§ EXTRACTED MATERIAL:
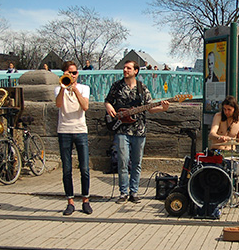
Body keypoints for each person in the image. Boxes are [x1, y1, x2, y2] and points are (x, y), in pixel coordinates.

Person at [105, 61, 170, 203]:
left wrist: (163, 109)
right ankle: (123, 192)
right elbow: (107, 101)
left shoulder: (142, 88)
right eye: (124, 68)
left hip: (139, 130)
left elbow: (150, 108)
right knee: (123, 161)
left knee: (137, 162)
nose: (125, 70)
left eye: (128, 68)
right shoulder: (117, 86)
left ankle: (134, 192)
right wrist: (109, 107)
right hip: (122, 129)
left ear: (135, 71)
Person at [55, 61, 92, 215]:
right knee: (67, 169)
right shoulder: (58, 88)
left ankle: (85, 200)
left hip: (80, 130)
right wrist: (64, 89)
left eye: (75, 72)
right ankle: (70, 201)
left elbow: (85, 106)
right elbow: (58, 105)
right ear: (64, 73)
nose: (72, 75)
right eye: (69, 73)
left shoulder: (84, 88)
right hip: (64, 131)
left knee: (84, 168)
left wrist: (75, 89)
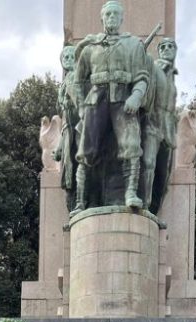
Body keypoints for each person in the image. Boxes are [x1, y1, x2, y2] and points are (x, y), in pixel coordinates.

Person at [71, 0, 153, 211]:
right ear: (102, 18)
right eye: (108, 14)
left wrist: (136, 96)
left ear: (122, 18)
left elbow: (142, 77)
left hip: (122, 99)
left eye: (116, 14)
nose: (112, 18)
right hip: (95, 100)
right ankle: (80, 200)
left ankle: (130, 193)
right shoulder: (90, 48)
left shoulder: (132, 45)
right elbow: (78, 81)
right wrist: (81, 107)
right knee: (85, 151)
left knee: (131, 146)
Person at [142, 37, 178, 215]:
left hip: (168, 131)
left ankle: (153, 214)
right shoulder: (154, 68)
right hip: (152, 126)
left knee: (163, 177)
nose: (167, 49)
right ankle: (144, 206)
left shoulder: (172, 74)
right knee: (148, 164)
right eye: (163, 46)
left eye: (171, 46)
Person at [55, 44, 80, 211]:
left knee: (80, 166)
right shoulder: (63, 84)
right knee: (68, 170)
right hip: (67, 133)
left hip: (80, 129)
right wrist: (58, 148)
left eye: (72, 56)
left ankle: (80, 202)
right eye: (66, 57)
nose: (69, 60)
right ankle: (72, 209)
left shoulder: (79, 79)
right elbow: (63, 121)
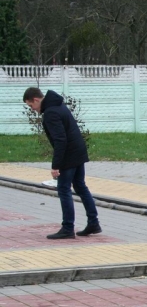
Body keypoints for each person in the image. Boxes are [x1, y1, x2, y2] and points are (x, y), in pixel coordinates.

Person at [23, 87, 101, 239]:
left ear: (36, 100)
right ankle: (93, 222)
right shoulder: (59, 105)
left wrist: (56, 165)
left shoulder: (51, 113)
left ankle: (67, 228)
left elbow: (60, 140)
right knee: (80, 186)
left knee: (64, 189)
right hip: (78, 151)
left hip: (69, 155)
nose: (32, 109)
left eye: (31, 106)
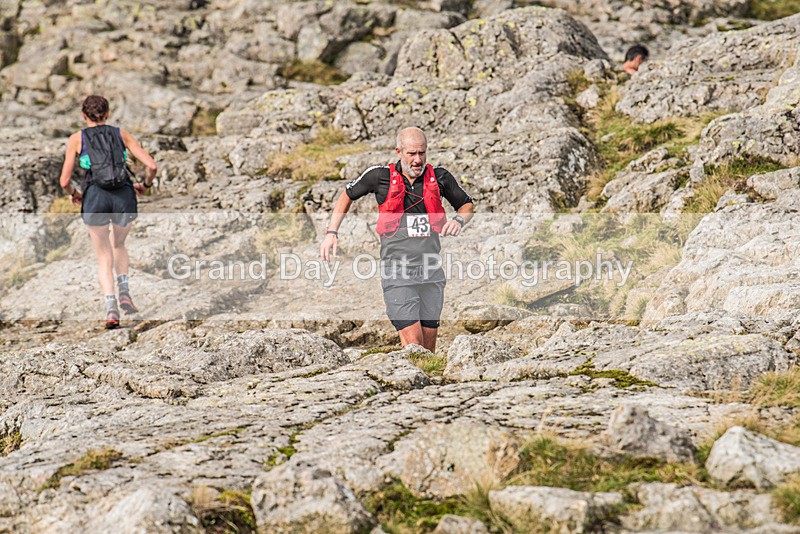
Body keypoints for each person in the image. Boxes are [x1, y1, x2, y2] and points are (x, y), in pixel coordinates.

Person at [320, 127, 474, 353]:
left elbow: (467, 205)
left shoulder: (440, 177)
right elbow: (347, 195)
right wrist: (331, 233)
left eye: (422, 153)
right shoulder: (379, 176)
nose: (418, 159)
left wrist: (459, 220)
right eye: (411, 154)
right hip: (397, 272)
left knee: (429, 347)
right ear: (399, 152)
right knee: (415, 345)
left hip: (431, 271)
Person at [58, 95, 157, 329]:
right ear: (108, 114)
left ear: (84, 116)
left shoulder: (77, 139)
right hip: (123, 197)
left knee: (104, 256)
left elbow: (64, 181)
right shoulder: (121, 134)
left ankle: (111, 308)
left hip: (95, 198)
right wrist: (145, 185)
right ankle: (125, 292)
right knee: (119, 245)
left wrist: (75, 194)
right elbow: (152, 166)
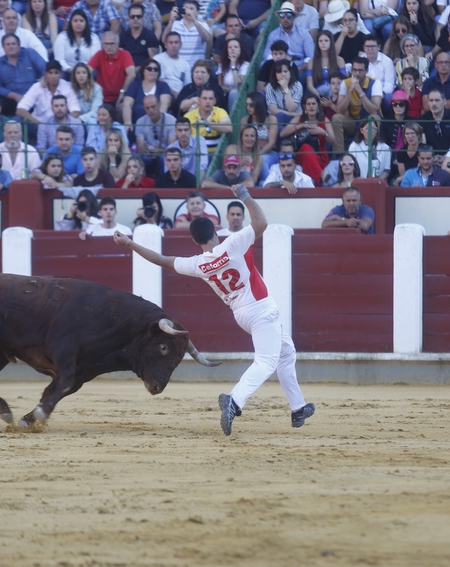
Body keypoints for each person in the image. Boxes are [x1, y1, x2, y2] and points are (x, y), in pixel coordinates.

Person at [116, 184, 313, 435]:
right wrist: (244, 196)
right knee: (266, 361)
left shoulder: (199, 264)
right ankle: (235, 400)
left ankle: (298, 408)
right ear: (215, 231)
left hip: (241, 314)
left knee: (286, 352)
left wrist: (130, 244)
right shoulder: (233, 244)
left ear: (195, 240)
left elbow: (161, 260)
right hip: (261, 309)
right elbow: (261, 222)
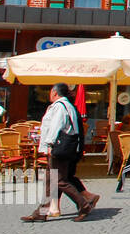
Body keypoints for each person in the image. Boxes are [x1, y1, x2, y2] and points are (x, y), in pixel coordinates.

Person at [21, 83, 99, 223]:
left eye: (51, 91)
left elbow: (56, 126)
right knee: (50, 182)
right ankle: (42, 212)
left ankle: (84, 205)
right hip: (64, 148)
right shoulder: (67, 106)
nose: (50, 94)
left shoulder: (59, 107)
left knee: (59, 181)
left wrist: (49, 144)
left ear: (55, 93)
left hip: (59, 148)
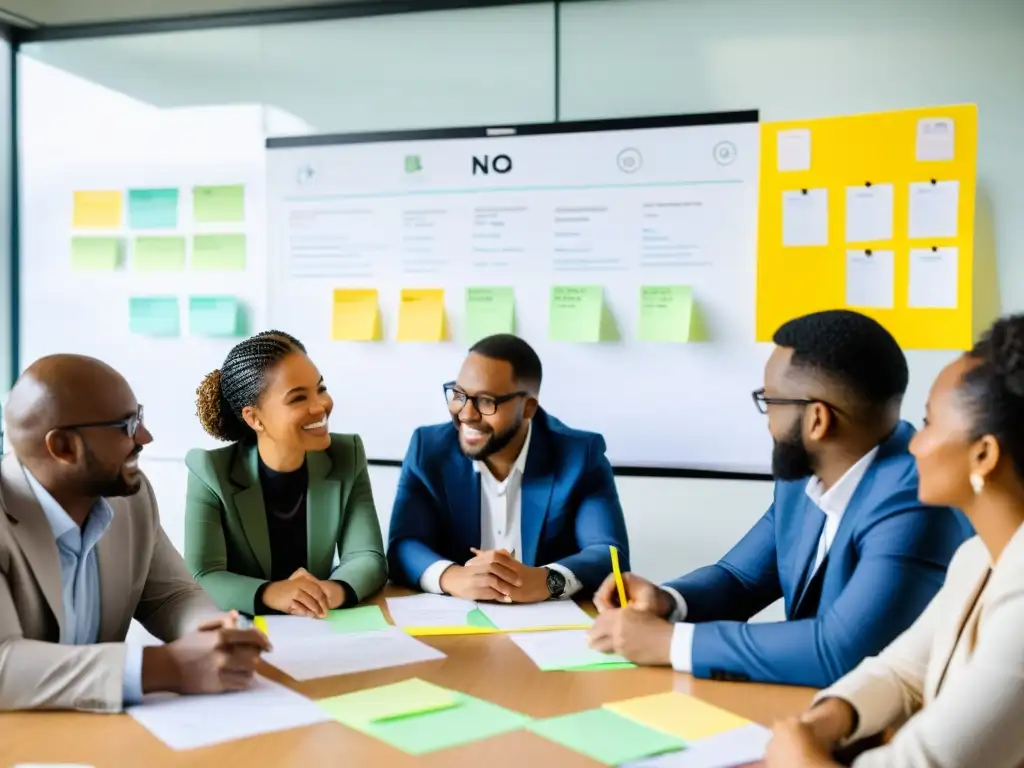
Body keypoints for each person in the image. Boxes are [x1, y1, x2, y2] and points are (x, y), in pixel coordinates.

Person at [588, 310, 973, 687]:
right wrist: (668, 602)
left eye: (769, 402)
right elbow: (739, 579)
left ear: (817, 420)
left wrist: (669, 642)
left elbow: (840, 651)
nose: (767, 420)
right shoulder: (804, 476)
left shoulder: (916, 500)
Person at [766, 313, 1024, 767]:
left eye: (927, 424)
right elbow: (903, 671)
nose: (913, 444)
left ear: (982, 455)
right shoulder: (977, 557)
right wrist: (828, 718)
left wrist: (797, 756)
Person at [0, 354, 270, 712]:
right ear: (63, 447)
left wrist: (212, 633)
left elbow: (171, 596)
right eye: (126, 426)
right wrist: (164, 667)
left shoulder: (131, 495)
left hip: (108, 734)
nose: (145, 437)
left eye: (138, 417)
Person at [387, 333, 629, 603]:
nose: (466, 414)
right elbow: (403, 545)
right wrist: (452, 577)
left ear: (528, 408)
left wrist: (546, 580)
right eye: (459, 394)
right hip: (457, 625)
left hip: (547, 628)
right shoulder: (429, 449)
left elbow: (609, 554)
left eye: (486, 401)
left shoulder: (578, 455)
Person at [185, 330, 387, 617]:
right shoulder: (210, 471)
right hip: (243, 630)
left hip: (317, 623)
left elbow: (367, 556)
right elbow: (203, 574)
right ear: (254, 418)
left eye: (321, 388)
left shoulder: (346, 454)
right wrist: (272, 592)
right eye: (297, 398)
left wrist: (331, 590)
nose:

§ TASK DESCRIPTION:
In the records above, find the line containing "left ankle: (67, 228)" and the line containing "right wrist: (331, 233)", then give both of them again word for word along with every line between. Omit any pictures.

§ EXERCISE OUTPUT:
left ankle: (67, 228)
left elbow: (60, 140)
right knee: (80, 186)
left knee: (64, 189)
right hip: (78, 151)
left hip: (69, 155)
nose: (32, 109)
left eye: (31, 106)
Body keypoints for each person in the image. Boxes are [x1, y1, x2, y2] and points are (x, y), in pixel coordinates.

Person at [320, 127, 474, 353]:
left elbow: (467, 205)
left shoulder: (440, 177)
right elbow: (347, 195)
right wrist: (331, 233)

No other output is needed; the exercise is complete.